Collection entries:
* * * * * * * * *

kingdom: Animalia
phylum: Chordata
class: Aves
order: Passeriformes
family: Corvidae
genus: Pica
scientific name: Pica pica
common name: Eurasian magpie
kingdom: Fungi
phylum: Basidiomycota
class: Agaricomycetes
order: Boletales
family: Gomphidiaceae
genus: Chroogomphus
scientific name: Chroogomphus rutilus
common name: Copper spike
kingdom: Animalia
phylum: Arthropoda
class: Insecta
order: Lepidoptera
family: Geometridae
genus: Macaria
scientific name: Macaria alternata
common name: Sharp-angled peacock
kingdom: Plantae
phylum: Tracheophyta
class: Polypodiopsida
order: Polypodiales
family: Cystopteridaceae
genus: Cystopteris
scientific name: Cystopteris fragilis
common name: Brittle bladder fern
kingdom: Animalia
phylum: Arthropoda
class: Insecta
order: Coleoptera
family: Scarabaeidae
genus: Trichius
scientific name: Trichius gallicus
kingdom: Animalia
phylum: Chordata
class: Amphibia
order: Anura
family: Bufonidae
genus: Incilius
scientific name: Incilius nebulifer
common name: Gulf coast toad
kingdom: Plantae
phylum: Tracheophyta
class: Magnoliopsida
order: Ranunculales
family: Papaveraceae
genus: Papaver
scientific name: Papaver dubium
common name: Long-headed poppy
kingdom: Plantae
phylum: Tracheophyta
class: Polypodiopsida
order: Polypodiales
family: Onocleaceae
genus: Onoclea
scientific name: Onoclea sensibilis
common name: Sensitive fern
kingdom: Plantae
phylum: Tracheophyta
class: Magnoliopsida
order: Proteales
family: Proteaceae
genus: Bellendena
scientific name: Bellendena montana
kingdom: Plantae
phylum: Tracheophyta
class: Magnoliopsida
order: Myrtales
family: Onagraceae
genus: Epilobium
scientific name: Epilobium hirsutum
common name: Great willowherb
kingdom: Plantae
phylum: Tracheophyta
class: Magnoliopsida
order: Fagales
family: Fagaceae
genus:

* * * * * * * * *

WORK TO DO:
Repeat every line of the listing above word for word, leaving nothing out and changing nothing.

THE ANSWER:
kingdom: Animalia
phylum: Chordata
class: Aves
order: Passeriformes
family: Corvidae
genus: Pica
scientific name: Pica pica
common name: Eurasian magpie
kingdom: Fungi
phylum: Basidiomycota
class: Agaricomycetes
order: Boletales
family: Gomphidiaceae
genus: Chroogomphus
scientific name: Chroogomphus rutilus
common name: Copper spike
kingdom: Animalia
phylum: Arthropoda
class: Insecta
order: Lepidoptera
family: Geometridae
genus: Macaria
scientific name: Macaria alternata
common name: Sharp-angled peacock
kingdom: Plantae
phylum: Tracheophyta
class: Polypodiopsida
order: Polypodiales
family: Cystopteridaceae
genus: Cystopteris
scientific name: Cystopteris fragilis
common name: Brittle bladder fern
kingdom: Animalia
phylum: Arthropoda
class: Insecta
order: Coleoptera
family: Scarabaeidae
genus: Trichius
scientific name: Trichius gallicus
kingdom: Animalia
phylum: Chordata
class: Amphibia
order: Anura
family: Bufonidae
genus: Incilius
scientific name: Incilius nebulifer
common name: Gulf coast toad
kingdom: Plantae
phylum: Tracheophyta
class: Magnoliopsida
order: Ranunculales
family: Papaveraceae
genus: Papaver
scientific name: Papaver dubium
common name: Long-headed poppy
kingdom: Plantae
phylum: Tracheophyta
class: Polypodiopsida
order: Polypodiales
family: Onocleaceae
genus: Onoclea
scientific name: Onoclea sensibilis
common name: Sensitive fern
kingdom: Plantae
phylum: Tracheophyta
class: Magnoliopsida
order: Proteales
family: Proteaceae
genus: Bellendena
scientific name: Bellendena montana
kingdom: Plantae
phylum: Tracheophyta
class: Magnoliopsida
order: Myrtales
family: Onagraceae
genus: Epilobium
scientific name: Epilobium hirsutum
common name: Great willowherb
kingdom: Plantae
phylum: Tracheophyta
class: Magnoliopsida
order: Fagales
family: Fagaceae
genus:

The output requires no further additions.